The Moreton Bay settlement was in a state of flux in the first decade following the departure of the convicts and before the first immigrants arrived. Having served its purpose for the arrival and departure of convicts, the now Queen’s Wharf was the primary public landing place for North Brisbane.
Surveyor James Warner subdivided out the section of land on the river side of William Street, between the Queen’s Wharf reserve and Margaret Street. Five of the seven waterside allotments had direct river access. The allotment nearest the wharf was smaller. All were advertised for sale in June 1849 and those that did not sell were re-advertised in 1850.
Allotment no. 1 nearest Margaret Street was purchased by Thomas Coutts who owned the steamer Raven that for a short period carried goods and passengers between Brisbane and Ipswich. Following the death of Coutts in 1868, allotment no. 1 was sold to William Pettigrew.
Pettigrew had already purchased allotment no. 2 in 1850, constructing by January 1853 a sawmill building on the site. He contracted John Petrie to erect a 12 metre high brick chimney for the mill. All expansion of Pettigrew’s sawmilling business was made from this allotment.

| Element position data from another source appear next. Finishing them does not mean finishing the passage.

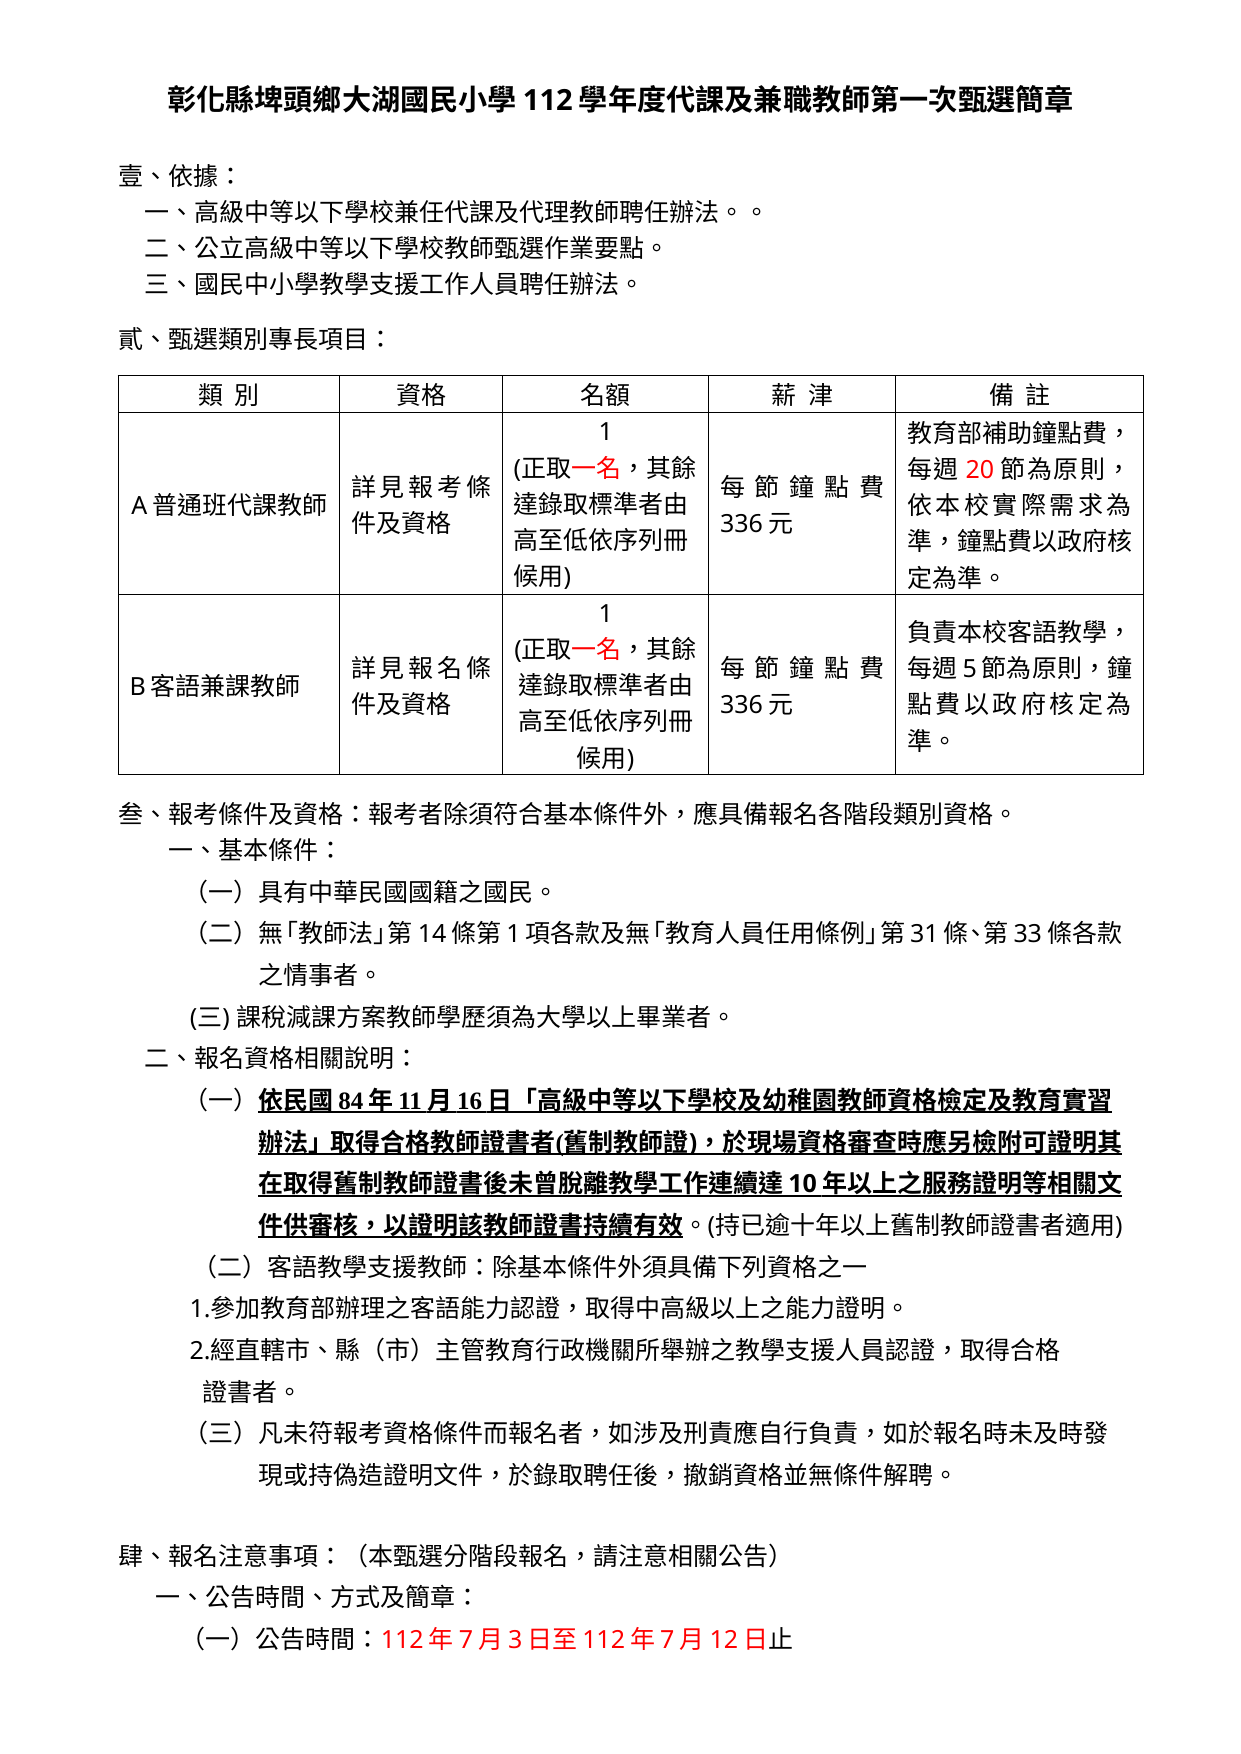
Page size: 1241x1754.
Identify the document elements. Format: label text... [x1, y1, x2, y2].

text （一）具有中華民國國籍之國民。 [183, 872, 1122, 908]
text （一）依民國84年11月16日「高級中等以下學校及幼稚園教師資格檢定及教育實習辦法」取得合格教師證書者(舊制教師證)，於現場資格審查時應另檢附可證明其在取得舊制教師證書後未曾脫離教學工作連續達10年以上之服務證明等相關文件供審核，以證明該教師證書持續有效。(持已逾十年以上舊制教師證書者適用)。 [183, 1080, 1122, 1242]
text 一、基本條件： [168, 830, 1122, 867]
text (三) 課稅減課方案教師學歷須為大學以上畢業者。 [183, 997, 1122, 1033]
table_cell B客語兼課教師 [119, 595, 339, 774]
text 一、高級中等以下學校兼任代課及代理教師聘任辦法。。 二、公立高級中等以下學校教師甄選作業要點。 [118, 192, 1122, 265]
text 肆、報名注意事項：（本甄選分階段報名，請注意相關公告） [118, 1536, 1122, 1572]
table_cell 教育部補助鐘點費，每週20節為原則，依本校實際需求為準，鐘點費以政府核定為準。 [896, 413, 1143, 594]
table_cell 詳見報考條件及資格 [340, 413, 502, 594]
table_header 備 註 [896, 376, 1143, 412]
table_header 類 別 [119, 376, 339, 412]
table_cell A普通班代課教師 [119, 413, 339, 594]
text 叁、報考條件及資格：報考者除須符合基本條件外，應具備報名各階段類別資格。 [118, 794, 1122, 830]
text 二、報名資格相關說明： [118, 1039, 1122, 1075]
text （二）客語教學支援教師：除基本條件外須具備下列資格之一 [192, 1247, 1122, 1283]
table_cell 每節鐘點費336元 [709, 413, 895, 594]
table_cell 1 (正取一名，其餘達錄取標準者由高至低依序列冊候用) [503, 595, 708, 774]
table_header 名額 [503, 376, 708, 412]
text 彰化縣埤頭鄉大湖國民小學112學年度代課及兼職教師第一次甄選簡章 [118, 77, 1122, 118]
table_cell 詳見報名條件及資格 [340, 595, 502, 774]
table_cell 每節鐘點費336元 [709, 595, 895, 774]
text 一、公告時間、方式及簡章： [156, 1578, 1122, 1614]
text （三）凡未符報考資格條件而報名者，如涉及刑責應自行負責，如於報名時未及時發現或持偽造證明文件，於錄取聘任後，撤銷資格並無條件解聘。 [183, 1414, 1122, 1492]
text （一）公告時間：112年7月3日至112年7月12日止 [181, 1619, 1122, 1656]
text 三、國民中小學教學支援工作人員聘任辦法。 [118, 265, 1122, 301]
table_header 資格 [340, 376, 502, 412]
text 1.參加教育部辦理之客語能力認證，取得中高級以上之能力證明。 [118, 1289, 1122, 1325]
text 2.經直轄市、縣（市）主管教育行政機關所舉辦之教學支援人員認證，取得合格 證書者。 [118, 1330, 1122, 1408]
text 貳、甄選類別專長項目： [118, 320, 1122, 356]
table_header 薪 津 [709, 376, 895, 412]
table_cell 負責本校客語教學，每週5節為原則，鐘點費以政府核定為準。 [896, 595, 1143, 774]
table_cell 1 (正取一名，其餘達錄取標準者由高至低依序列冊候用) [503, 413, 708, 594]
text （二）無「教師法」第14條第1項各款及無「教育人員任用條例」第31條、第33條各款之情事者。 [183, 914, 1122, 992]
text 壹、依據： [118, 156, 1122, 192]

Also sold in 1850 was allotment no. 3. This was purchased by William and Arthur Binstead for £45.10.0. Both were sawyers who would become pioneer settlers of the Upper Coomera district inland from the coast south of Brisbane. The Binsteads also purchased allotment no. 4. A plan from 1892 shows cottages, stables and sheds constructed on the William Street alignment of the allotments.
Thomas Dowse purchased allotment no. 5 in July 1850. True to the pattern of his financial ups and downs, Dowse offered the allotment for sale in 1860, though he did not find buyers until Matthew Brown Orr and James Honeyman arrived in the colony in 1863. They paid £2,000 for the allotment, subsequently investing double that amount in the construction of store buildings on the site. Their financial reversals led to the insolvency of the Orr and Honeyman business. In November 1871 William Pettigrew obtained title to the land, by that time including a brick and stone building, store no. 1, store no. 2, package store, the wharf, the storeman’s cottage, the stable and drainage. Most of these buildings were damaged during the flood peaks of 1893. In 1901 the Queensland government purchased this and allotment no. 6 to make way for extensions to the Department of Agriculture offices.
Storekeeper George Spottiswood Le Breton purchased allotment no. 6 in August 1849, quickly re-selling it to Margaret Byrne, the mother of Ann Dowse. Here her son-in-lawThomas Dowse constructed his Victoria Wharf and stores. As Dowse’s financial circumstances changed he and Ann Dowse variously mortgaged the property, turned it into a hotel or leased it. Dowse retained the property following Ann’s death in 1853, describing the still operational wharf in his writings of the period as ‘Old Tom’s Folly’. William Pettigrew purchased the allotment in 1874.
Although the Survey Plan indicates initial ownership of allotment no. 7 to James Chambers, the dealing documents for the allotment show the land was vested in the name of Jane Chambers, wife of Henry Chambers, in August 1849. Henry and Jane Chambers opened an inn on the site in 1850 called the Green Man. Their mortgagee, Jeremiah Daly, later became the owner. The inn was operated by a number of licenced publicans. In 1859, butcher and businessman Patrick Mayne became the owner of allotment no. 7. Following his death the allotment was sold to William Pettigrew.
The story of these allotments begins with their sale by the Crown to hopeful small business owners, matures as business expands to achieve economy of scale and concludes with government re-acquisition for the purposes of their expansion – a story which ends where it began.